A Python wrapper for FinBERT designed to handle long financial documents (news articles, earnings calls, reports) that exceed the standard BERT 512-token limit.
Unlike standard chunking methods that average sentiment (diluting the signal), this tool uses a "Strongest Signal" (Max-Pooling) strategy to detect the most significant sentiment in a document, ensuring critical news isn't washed out by neutral filler text.
- Automatic Chunking: Splits long text into 510-token overlapping chunks automatically.
- Strongest Signal Strategy: Instead of averaging scores (which returns "Neutral" for mixed documents), it identifies the chunk with the highest Positive or Negative confidence.
- GPU Acceleration: Automatically uses NVIDIA CUDA if available.
- Production Ready: Handles special tokens (
[CLS],[SEP]) correctly for every chunk.
- torch
- transformers
- numpy
-
Clone the repository:
git clone https://github.com/NadeeshaNJ/FinBERT-Long-Text.git cd FinBERT-Long-Text -
Install dependencies:
pip install torch transformers numpy
Ensure sentiment_analyzer.py is in your project directory.
from sentiment_analyzer import SentimentAnalyzer
# Initialize (Downloads model on first run)
analyzer = SentimentAnalyzer()
# Example: Long text with mixed history but positive recent news
text = """
(Paragraph 1) Company X was founded in 1905... [Neutral History]
(Paragraph 2) In 2010, they faced a minor lawsuit... [Negative Noise]
(Paragraph 3) TODAY, they reported a record 50% profit increase! [Positive Signal]
"""
# The analyzer will detect the Positive signal despite the neutral/negative filler
confidence, sentiment = analyzer.analyze(text)
print(f"Sentiment: {sentiment} (Confidence: {confidence:.2f})")
# Output: Sentiment: Positive (Confidence: 0.98)
════════
## EXERCISE 1:
Copy the listing below line for line, leaving out the pictures.

## RECORDS FOR THE TASK:
════════
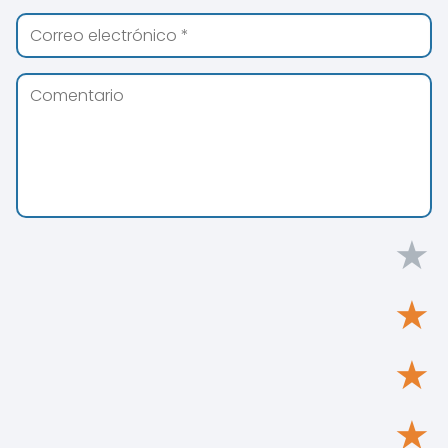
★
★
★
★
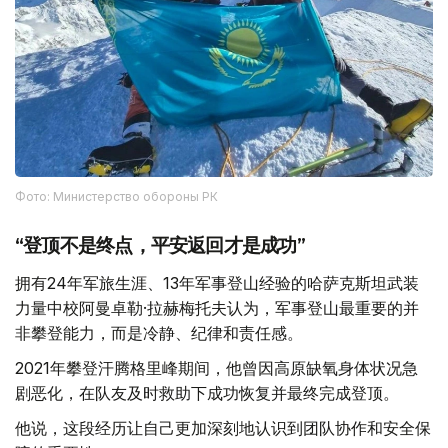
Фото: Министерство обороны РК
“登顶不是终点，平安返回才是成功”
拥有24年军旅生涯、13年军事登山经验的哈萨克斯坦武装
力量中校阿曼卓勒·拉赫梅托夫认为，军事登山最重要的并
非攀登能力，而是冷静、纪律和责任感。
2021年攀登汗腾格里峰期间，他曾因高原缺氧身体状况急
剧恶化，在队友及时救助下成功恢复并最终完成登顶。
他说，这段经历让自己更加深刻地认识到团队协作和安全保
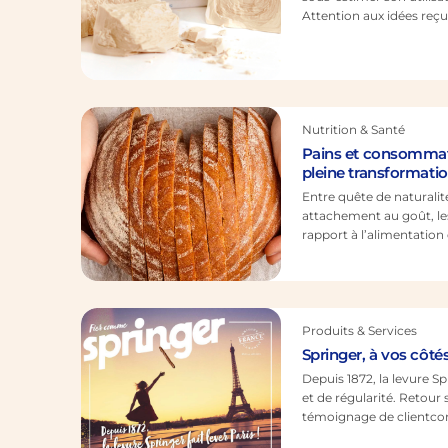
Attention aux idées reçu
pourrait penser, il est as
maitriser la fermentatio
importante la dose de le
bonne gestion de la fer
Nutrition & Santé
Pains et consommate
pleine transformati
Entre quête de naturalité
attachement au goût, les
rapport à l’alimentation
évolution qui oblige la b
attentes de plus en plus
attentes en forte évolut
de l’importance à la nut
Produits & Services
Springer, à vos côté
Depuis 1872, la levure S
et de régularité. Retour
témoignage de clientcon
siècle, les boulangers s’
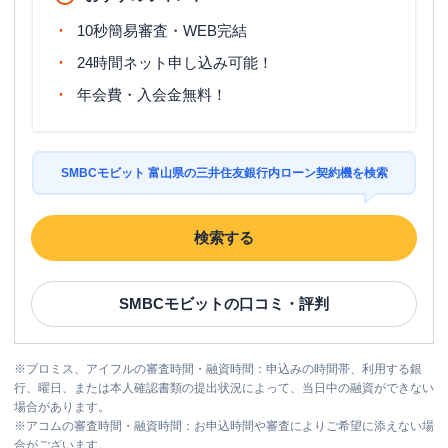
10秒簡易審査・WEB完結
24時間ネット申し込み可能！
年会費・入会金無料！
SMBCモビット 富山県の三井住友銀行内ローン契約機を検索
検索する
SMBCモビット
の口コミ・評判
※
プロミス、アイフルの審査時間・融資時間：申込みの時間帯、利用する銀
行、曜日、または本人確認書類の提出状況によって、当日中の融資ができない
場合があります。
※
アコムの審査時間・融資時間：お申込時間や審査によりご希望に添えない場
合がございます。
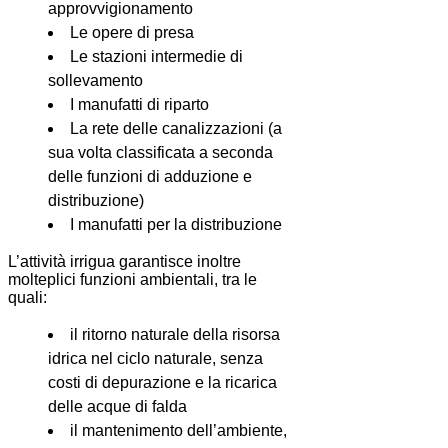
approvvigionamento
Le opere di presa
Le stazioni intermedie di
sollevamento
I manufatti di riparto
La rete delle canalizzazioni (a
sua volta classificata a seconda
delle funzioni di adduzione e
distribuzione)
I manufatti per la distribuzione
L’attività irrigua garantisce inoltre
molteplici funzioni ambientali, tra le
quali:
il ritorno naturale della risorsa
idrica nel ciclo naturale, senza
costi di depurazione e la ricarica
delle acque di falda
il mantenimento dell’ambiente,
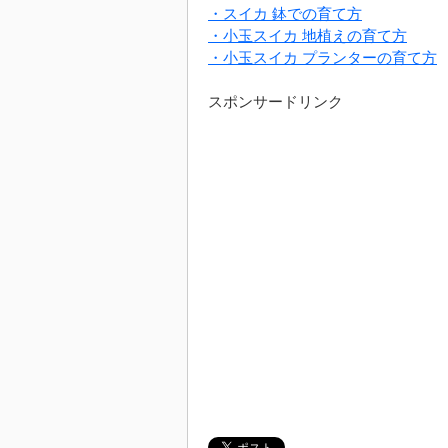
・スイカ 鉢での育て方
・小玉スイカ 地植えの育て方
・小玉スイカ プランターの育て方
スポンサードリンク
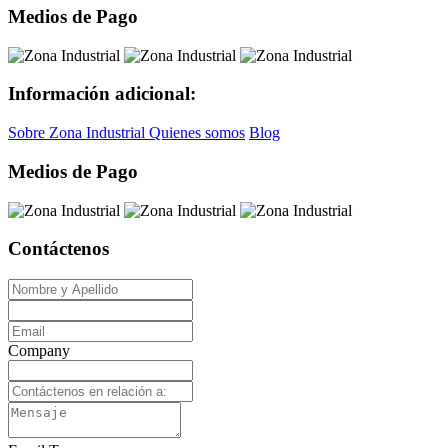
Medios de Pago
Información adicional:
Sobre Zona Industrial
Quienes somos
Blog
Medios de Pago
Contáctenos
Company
════════
## EXERCISE 2:
Do these statements agree with the FinBERT wrapper description? Answer yes or no for each, quoting the words of the description that decide it. (a) The tool splits long text into overlapping chunks of 510 tokens. (b) The tool averages the sentiment scores of all chunks. (c) The tool can run only on an NVIDIA GPU.

## ANSWER BOX 1:
★
★
★
★
Фото: Министерство обороны РК
“登顶不是终点，平安返回才是成功”
拥有24年军旅生涯、13年军事登山经验的哈萨克斯坦武装
力量中校阿曼卓勒·拉赫梅托夫认为，军事登山最重要的并
非攀登能力，而是冷静、纪律和责任感。
2021年攀登汗腾格里峰期间，他曾因高原缺氧身体状况急
剧恶化，在队友及时救助下成功恢复并最终完成登顶。
他说，这段经历让自己更加深刻地认识到团队协作和安全保
Attention aux idées reçu
pourrait penser, il est as
maitriser la fermentatio
importante la dose de le
bonne gestion de la fer
Nutrition & Santé
Pains et consommate
pleine transformati
Entre quête de naturalité
attachement au goût, les
rapport à l’alimentation
évolution qui oblige la b
attentes de plus en plus
attentes en forte évolut
de l’importance à la nut
Produits & Services
Springer, à vos côté
Depuis 1872, la levure S
et de régularité. Retour
témoignage de clientcon
siècle, les boulangers s’
10秒簡易審査・WEB完結
24時間ネット申し込み可能！
年会費・入会金無料！
SMBCモビット 富山県の三井住友銀行内ローン契約機を検索
検索する
SMBCモビット
の口コミ・評判
※
プロミス、アイフルの審査時間・融資時間：申込みの時間帯、利用する銀
行、曜日、または本人確認書類の提出状況によって、当日中の融資ができない
場合があります。
※
アコムの審査時間・融資時間：お申込時間や審査によりご希望に添えない場
合がございます。
approvvigionamento
Le opere di presa
Le stazioni intermedie di
sollevamento
I manufatti di riparto
La rete delle canalizzazioni (a
sua volta classificata a seconda
delle funzioni di adduzione e
distribuzione)
I manufatti per la distribuzione
L’attività irrigua garantisce inoltre
molteplici funzioni ambientali, tra le
quali:
il ritorno naturale della risorsa
idrica nel ciclo naturale, senza
costi di depurazione e la ricarica
delle acque di falda
il mantenimento dell’ambiente,
・スイカ 鉢での育て方
・小玉スイカ 地植えの育て方
・小玉スイカ プランターの育て方
スポンサードリンク
Medios de Pago
Información adicional:
Sobre Zona Industrial
Quienes somos
Blog
Medios de Pago
Contáctenos
Company

## ANSWER BOX 2:
(a) Yes: "Splits long text into 510-token overlapping chunks automatically."
(b) No: "Instead of averaging scores (which returns "Neutral" for mixed documents), it identifies the chunk with the highest Positive or Negative confidence."
(c) No: "Automatically uses NVIDIA CUDA if available."